Hasil lelang ini tidak hanya membagi spektrum frekuensi yang krusial untuk pengembangan teknologi telekomunikasi, namun juga menggambarkan perbedaan mendasar dalam strategi bisnis dan investasi ketiga perusahaan telekomunikasi tersebut di masa depan.
PT XLSmart Telecom Sejahtera Tbk. (EXCL) tercatat sebagai operator yang menggelontorkan dana terbesar untuk memenangkan kedua blok frekuensi yang dilelang. Perusahaan hasil merger antara XL Axiata dan Smartfren ini mengajukan total penawaran sekitar Rp 1,3 triliun, dengan rincian Rp 1,06 triliun untuk frekuensi 700 MHz dan Rp 231,6 miliar untuk frekuensi 2,6 GHz.
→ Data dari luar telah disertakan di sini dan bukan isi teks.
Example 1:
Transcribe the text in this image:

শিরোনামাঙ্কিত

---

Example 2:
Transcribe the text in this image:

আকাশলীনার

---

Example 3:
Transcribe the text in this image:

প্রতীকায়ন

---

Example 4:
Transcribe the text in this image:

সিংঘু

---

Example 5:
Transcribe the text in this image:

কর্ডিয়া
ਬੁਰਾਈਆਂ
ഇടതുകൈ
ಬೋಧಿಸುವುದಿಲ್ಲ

Dari total penawaran tersebut, XLSmart berhasil mengamankan 80 MHz blok frekuensi. Rinciannya adalah 30 MHz di spektrum 700 MHz dan 50 MHz di spektrum 2,6 GHz, dengan biaya rata-rata Rp 16,25 miliar per MHz.
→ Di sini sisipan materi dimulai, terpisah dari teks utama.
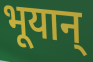
भूयान्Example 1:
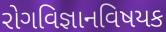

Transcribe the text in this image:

રોગવિજ્ઞાનવિષયક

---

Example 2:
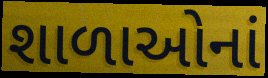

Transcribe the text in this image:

શાળાઓનાં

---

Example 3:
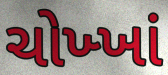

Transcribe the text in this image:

ચોખ્ખાં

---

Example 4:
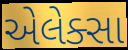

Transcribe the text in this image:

એલેક્સા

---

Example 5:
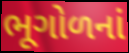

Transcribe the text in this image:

Di sisi lain, PT Telekomunikasi Selular (Telkomsel), anak usaha PT Telkom Indonesia (Persero) Tbk., menempatkan diri sebagai penawar terbesar kedua dengan total nilai penawaran melebihi Rp 1,18 triliun. Telkomsel mengalokasikan Rp 642,5 miliar untuk frekuensi 700 MHz dan Rp 545,84 miliar untuk frekuensi 2,6 GHz.
Telkomsel berhasil memperoleh total 100 MHz blok frekuensi, terdiri dari 20 MHz di 700 MHz dan 80 MHz di 2,6 GHz. Dengan demikian, biaya yang dikeluarkan per MHz oleh Telkomsel adalah Rp 11,8 miliar.
PT Indosat Tbk. atau Indosat Ooredoo Hutchison tampil sebagai operator dengan strategi paling efisien dalam lelang ini. Indosat mengajukan total penawaran sebesar Rp 879 miliar, yang terbagi atas Rp 372 miliar untuk 60 MHz di frekuensi 2,6 GHz dan Rp 507,48 miliar untuk 20 MHz di frekuensi 700 MHz.
Melalui strategi yang lebih hemat, Indosat berhasil meraih tambahan 80 MHz blok frekuensi dengan biaya rata-rata yang paling kompetitif, yaitu Rp 11 miliar per MHz.
"Rupiah yang ditawarkan ke pemerintah menggambarkan perbedaan strategi ketiga operator tersebut," demikian pernyataan yang disampaikan terkait hasil lelang.